TAREFA A REALIZAR
Reproduza fielmente todas as linhas de texto dos registros abaixo. Deixe as imagens fora da resposta.

DADOS DA TAREFA

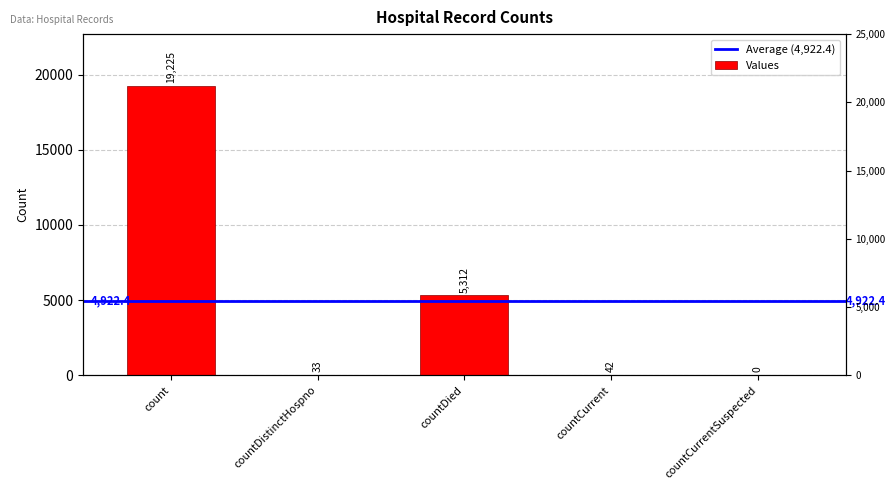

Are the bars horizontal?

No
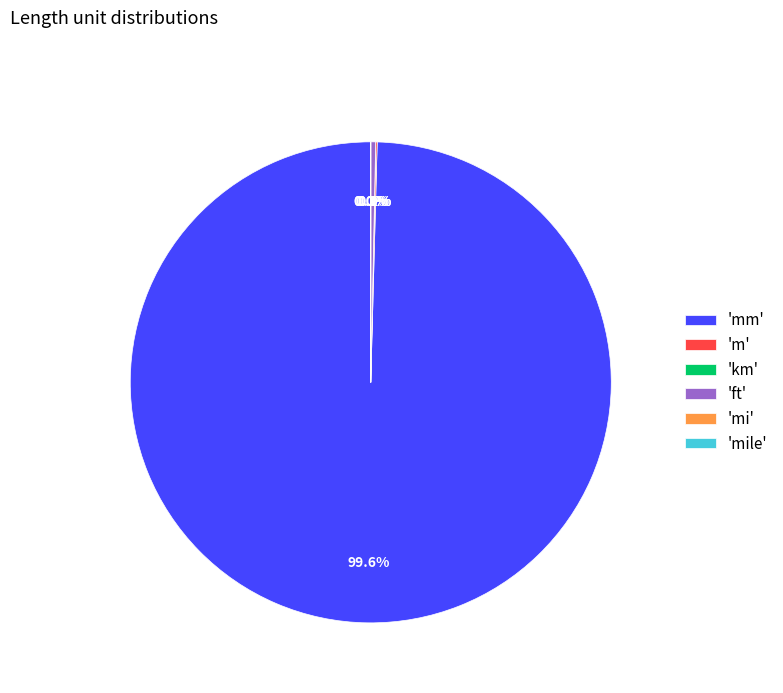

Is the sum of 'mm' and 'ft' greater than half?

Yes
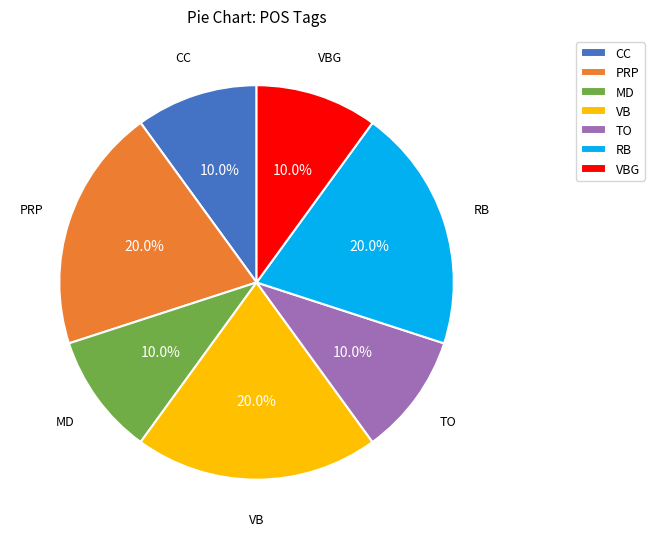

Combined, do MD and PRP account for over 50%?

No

ÁREA DE RESPOSTA
Are the bars horizontal?

No

Is the sum of 'mm' and 'ft' greater than half?

Yes

Combined, do MD and PRP account for over 50%?

No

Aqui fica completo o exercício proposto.